At 08:27 AM 4/11/2009, Andy Smith wrote:
Hi,

  In what way can having more cores slow down MySQL (or any other app
for that matter)? Are you simlpy referring to the fact that some
mutlicore servers might be slower in single threaded preformance than
a higher clocked single core system? If I have a mutlicore system with
fast single threaded performance I wouldnt expect it to be slower in
almost any cases with something like a mutliprocess database system,

thanks Andy.

Andy,
There have been many blog posts claiming MySQL does not perform all that well with multi-core processors, especially Innodb. For MyISAM the problem is waiting for table locks, multi-processors are not going to help. The best way to increase speed is to improve the performance of the hard drives. The hard drives are the biggest bottleneck, not by adding more processors. The new faster SSD's may be the answer. They have released 256gb and 512gb SSD's that are super fast and claim to have have MTBF that is longer than most hard drives.

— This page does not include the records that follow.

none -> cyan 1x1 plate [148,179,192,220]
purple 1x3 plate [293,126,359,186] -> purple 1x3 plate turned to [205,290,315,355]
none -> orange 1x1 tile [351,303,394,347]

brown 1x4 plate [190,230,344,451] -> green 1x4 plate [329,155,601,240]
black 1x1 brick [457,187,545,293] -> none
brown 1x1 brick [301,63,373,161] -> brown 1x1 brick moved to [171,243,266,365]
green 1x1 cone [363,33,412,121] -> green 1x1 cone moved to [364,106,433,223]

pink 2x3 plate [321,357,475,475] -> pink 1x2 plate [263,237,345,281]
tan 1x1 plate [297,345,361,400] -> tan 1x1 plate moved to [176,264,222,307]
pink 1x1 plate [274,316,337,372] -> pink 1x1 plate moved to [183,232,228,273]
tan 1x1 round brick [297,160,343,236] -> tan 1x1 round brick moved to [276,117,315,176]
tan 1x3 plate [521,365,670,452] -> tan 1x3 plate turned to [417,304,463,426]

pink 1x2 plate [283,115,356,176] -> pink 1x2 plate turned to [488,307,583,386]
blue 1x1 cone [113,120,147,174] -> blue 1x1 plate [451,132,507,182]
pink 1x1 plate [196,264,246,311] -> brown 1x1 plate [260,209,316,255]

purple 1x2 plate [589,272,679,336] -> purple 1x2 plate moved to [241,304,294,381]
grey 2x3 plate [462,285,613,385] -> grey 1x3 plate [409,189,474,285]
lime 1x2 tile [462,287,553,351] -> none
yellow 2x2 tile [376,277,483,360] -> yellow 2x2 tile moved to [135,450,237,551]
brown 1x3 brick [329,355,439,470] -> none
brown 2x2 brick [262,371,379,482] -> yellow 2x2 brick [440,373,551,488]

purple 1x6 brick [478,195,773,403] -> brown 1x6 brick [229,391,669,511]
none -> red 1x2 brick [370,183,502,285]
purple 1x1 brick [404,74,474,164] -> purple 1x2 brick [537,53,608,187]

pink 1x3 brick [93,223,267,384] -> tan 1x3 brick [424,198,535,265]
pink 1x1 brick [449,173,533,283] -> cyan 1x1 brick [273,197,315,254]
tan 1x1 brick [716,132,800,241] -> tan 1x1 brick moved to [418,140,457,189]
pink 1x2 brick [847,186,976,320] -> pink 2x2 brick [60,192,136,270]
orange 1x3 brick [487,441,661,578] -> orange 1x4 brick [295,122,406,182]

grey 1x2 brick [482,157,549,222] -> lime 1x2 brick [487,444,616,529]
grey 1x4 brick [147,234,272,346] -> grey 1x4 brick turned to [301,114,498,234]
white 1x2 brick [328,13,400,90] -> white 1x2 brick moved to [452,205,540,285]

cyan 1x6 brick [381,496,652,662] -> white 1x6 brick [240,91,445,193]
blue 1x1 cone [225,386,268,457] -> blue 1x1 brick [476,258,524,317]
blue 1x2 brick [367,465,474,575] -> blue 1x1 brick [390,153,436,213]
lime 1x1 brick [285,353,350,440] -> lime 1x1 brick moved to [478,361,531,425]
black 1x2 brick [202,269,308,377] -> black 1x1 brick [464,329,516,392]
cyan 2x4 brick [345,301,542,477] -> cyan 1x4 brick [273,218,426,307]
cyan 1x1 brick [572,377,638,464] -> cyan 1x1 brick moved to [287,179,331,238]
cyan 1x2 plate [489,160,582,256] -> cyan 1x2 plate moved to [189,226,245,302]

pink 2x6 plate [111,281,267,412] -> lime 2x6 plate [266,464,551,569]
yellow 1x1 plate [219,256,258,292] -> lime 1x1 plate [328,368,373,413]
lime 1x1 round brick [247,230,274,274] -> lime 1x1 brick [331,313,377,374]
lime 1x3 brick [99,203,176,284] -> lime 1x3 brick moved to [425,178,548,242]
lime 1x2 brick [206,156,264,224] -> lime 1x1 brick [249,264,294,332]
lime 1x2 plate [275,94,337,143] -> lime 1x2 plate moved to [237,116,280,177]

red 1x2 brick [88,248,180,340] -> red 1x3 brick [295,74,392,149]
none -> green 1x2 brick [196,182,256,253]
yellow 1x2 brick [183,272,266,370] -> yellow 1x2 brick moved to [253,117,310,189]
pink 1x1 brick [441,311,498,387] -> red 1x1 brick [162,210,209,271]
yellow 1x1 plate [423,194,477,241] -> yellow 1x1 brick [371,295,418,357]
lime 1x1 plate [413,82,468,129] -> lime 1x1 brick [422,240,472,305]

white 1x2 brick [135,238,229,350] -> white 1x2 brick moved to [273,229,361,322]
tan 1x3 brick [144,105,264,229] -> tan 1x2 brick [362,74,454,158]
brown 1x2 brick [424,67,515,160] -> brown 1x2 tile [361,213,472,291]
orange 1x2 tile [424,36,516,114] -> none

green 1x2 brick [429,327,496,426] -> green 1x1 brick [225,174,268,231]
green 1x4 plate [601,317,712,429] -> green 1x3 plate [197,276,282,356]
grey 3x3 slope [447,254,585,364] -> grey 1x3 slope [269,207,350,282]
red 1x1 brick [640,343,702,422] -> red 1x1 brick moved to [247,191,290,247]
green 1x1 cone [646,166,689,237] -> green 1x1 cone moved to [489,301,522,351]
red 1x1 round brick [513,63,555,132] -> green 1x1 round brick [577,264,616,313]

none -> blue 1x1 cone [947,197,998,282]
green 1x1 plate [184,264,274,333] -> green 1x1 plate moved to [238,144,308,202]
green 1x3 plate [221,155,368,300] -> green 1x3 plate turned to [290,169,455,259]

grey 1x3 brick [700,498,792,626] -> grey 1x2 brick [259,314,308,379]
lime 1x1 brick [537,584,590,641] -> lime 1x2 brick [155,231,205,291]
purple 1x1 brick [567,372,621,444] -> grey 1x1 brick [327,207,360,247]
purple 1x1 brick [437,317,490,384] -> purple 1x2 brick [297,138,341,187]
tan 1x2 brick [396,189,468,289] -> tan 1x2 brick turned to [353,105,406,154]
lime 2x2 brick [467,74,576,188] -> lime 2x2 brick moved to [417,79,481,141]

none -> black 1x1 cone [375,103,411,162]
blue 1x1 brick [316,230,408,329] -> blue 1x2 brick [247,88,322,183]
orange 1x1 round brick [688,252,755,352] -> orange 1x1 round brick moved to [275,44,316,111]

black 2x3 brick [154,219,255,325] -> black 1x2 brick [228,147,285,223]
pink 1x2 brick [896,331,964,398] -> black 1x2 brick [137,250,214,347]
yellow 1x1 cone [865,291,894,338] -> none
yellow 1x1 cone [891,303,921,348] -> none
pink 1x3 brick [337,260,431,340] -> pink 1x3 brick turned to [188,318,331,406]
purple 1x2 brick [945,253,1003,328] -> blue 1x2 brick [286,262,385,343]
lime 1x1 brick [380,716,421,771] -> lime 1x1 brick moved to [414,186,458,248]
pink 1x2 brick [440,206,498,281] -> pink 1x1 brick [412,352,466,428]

Here are a few of the multi-core performance blogs.
http://spyced.blogspot.com/2006/12/benchmark-postgresql-beats-stuffing.html
http://mysqlguy.net/blog/2008/07/16/innodb-multi-core-performance

http://www.mysqlperformanceblog.com/2009/03/20/ingenius-piece-of-sun-marketing/

A better way to scale MySQL is to run multiple servers on Solaris. http://blogs.sun.com/mrbenchmark/entry/scaling_mysql_on_a_256 Of course you could also try the MySQL cluster which is doing the same thing but on multiple machines. They get around the disk problem by putting the database in memory. So you will get a bigger bang for the buck by distributing the load over several machines and putting the database in memory, rather than adding multiple CPU's. Postgresql is one of the few open sources databases that will scale effectively using multiple processors. I wish that was the case with MySQL, but it's not.



Mike



Quoting mos <mo...@fastmail.fm>:


Using more cores with MySQL doesn't mean it will run faster. In
fact, it could slow it down. Make sure you have done benchmarking
with your current computer so you can compare the difference. InnoDb
and MyISAM don't scale well with multi-cores I'm afraid.